The different procedures and techniques that have been reviewed provide great insight for researchers in many different fields of study. However, it is also important to acknowledge the potential risks associated with these technologies. Safety concerns such as increased resistance in viruses and bacteria can impact both humans and the environment in which we live. Ethical dilemmas arise: is it ethical to test for life-threatening genetic diseases and potentially terminate a pregnancy based on the results? What about testing for eye or hair color? What are the ethical questions around choosing human test subjects? If a disease-causing gene were found in one individual of a family, does this need to be communicated to other relatives at risk, potentially violating principles of privacy? Is it permissible to carry out potentially risky therapy in an individual whose illness makes him or her unable to communicate? The medical community and bioethicists at large continue to wrestle with this question: how much should we meddle with our own genetic makeup?
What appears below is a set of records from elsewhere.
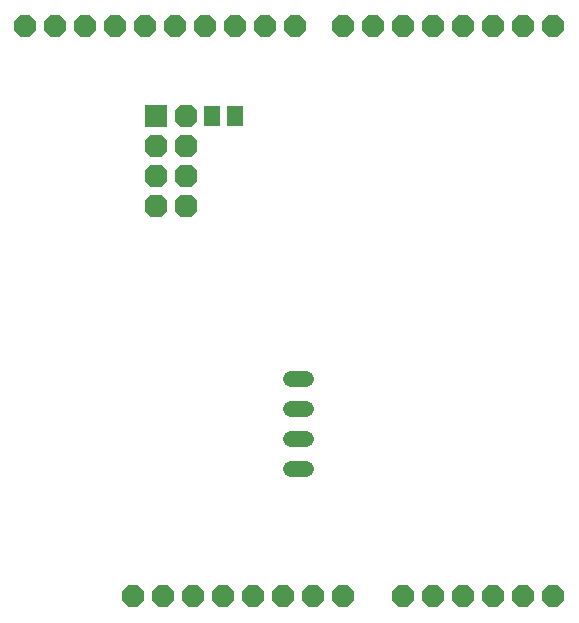
<source format=gbs>
G04 This is an RS-274x file exported by *
G04 gerbv version 2.6.1 *
G04 More information is available about gerbv at *
G04 http://gerbv.geda-project.org/ *
G04 --End of header info--*
%MOIN*%
%FSLAX34Y34*%
%IPPOS*%
G04 --Define apertures--*
%ADD10C,0.1320*%
%AMMACRO11*
5,1,8,0.000000,0.000000,0.077932,22.500000*
%
%ADD11MACRO11*%
%ADD12C,0.0532*%
%ADD13R,0.0572X0.0651*%
%ADD14R,0.0760X0.0760*%
%AMMACRO15*
5,1,8,0.000000,0.000000,0.082262,22.500000*
%
%ADD15MACRO15*%
G04 --Start main section--*
G54D11*
G01X0009660Y0020500D03*
G01X0010660Y0020500D03*
G01X0011660Y0020500D03*
G01X0012659Y0020500D03*
G01X0013660Y0020500D03*
G01X0014660Y0020500D03*
G01X0015660Y0020500D03*
G01X0016660Y0020500D03*
G01X0017660Y0020500D03*
G01X0018660Y0020500D03*
G01X0020260Y0020500D03*
G01X0021260Y0020500D03*
G01X0022260Y0020500D03*
G01X0023260Y0020500D03*
G01X0024260Y0020500D03*
G01X0025260Y0020500D03*
G01X0026260Y0020500D03*
G01X0027260Y0020500D03*
G01X0027260Y0001500D03*
G01X0026260Y0001500D03*
G01X0025260Y0001500D03*
G01X0024260Y0001500D03*
G01X0023260Y0001500D03*
G01X0022260Y0001500D03*
G01X0020260Y0001500D03*
G01X0019260Y0001500D03*
G01X0018260Y0001500D03*
G01X0017260Y0001500D03*
G01X0016260Y0001500D03*
G01X0015260Y0001500D03*
G01X0014260Y0001500D03*
G01X0013260Y0001500D03*
G54D12*
G01X0018523Y0005750D02*
G01X0018996Y0005750D01*
G01X0018996Y0006750D02*
G01X0018523Y0006750D01*
G01X0018523Y0007750D02*
G01X0018996Y0007750D01*
G01X0018996Y0008750D02*
G01X0018523Y0008750D01*
G54D13*
G01X0016634Y0017500D03*
G01X0015885Y0017500D03*
G54D14*
G01X0014010Y0017500D03*
G54D15*
G01X0015010Y0017500D03*
G01X0015010Y0016500D03*
G01X0014010Y0016500D03*
G01X0014010Y0015500D03*
G01X0015010Y0015500D03*
G01X0015010Y0014500D03*
G01X0014010Y0014500D03*
M02*

</source>
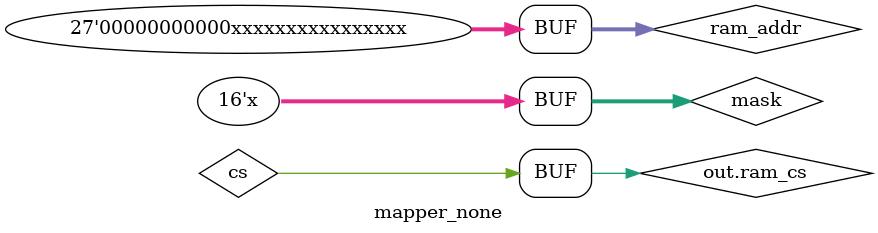
<source format=sv>

module mapper_none (
    cpu_bus_if.device_mp    cpu_bus,       // Interface for CPU communication
    block_info              block_info,    // Struct containing mapper configuration and parameters
    mapper_out              out
);
    wire cs = (block_info.typ == MAPPER_NONE) && cpu_bus.mreq && block_info.rom_size <= 25'h1000 && (cpu_bus.rd || cpu_bus.wr);
    
    wire [15:0] mask = block_info.rom_size[15:0] - 1'd1;
    
    wire [26:0] ram_addr  = {11'b0, (cpu_bus.addr[15:0] & mask)};

    assign out.ram_cs = cs;  // RAM chip select signal
    assign out.addr   = cs ? ram_addr : {27{1'b1}};
    assign out.rnw    = ~(cs && cpu_bus.wr);

endmodule

</source>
The story of Jesse Gelsinger is one particularly harrowing example of the problems that biotechnology can create. Diagnosed with mild ornithine transcarbamylase (OTC) deficiency, a defect of the urea cycle, Gelsinger volunteered for a clinical trial of gene therapy. During the trial (which was also fraught with questionable consent practices), Gelsinger died from a massive immune response to the viral vector, leading to multiple organ failure and brain death. He was 18 years old.

MCAT Concept Check 6.5:

Before you move on, assess your understanding of the material with these questions.

1. When creating a DNA library, what are some of the advantages of genomic libraries? What about cDNA libraries?

· Genomic:

· cDNA:

2. What does PCR accomplish for a researcher? What about Southern blotting?

· PCR:

· Southern blotting:

3. During DNA sequencing, why does the DNA polymer stop growing once a dideoxyribonucleotide is added?

4. What is the difference between a transgenic and a knockout mouse?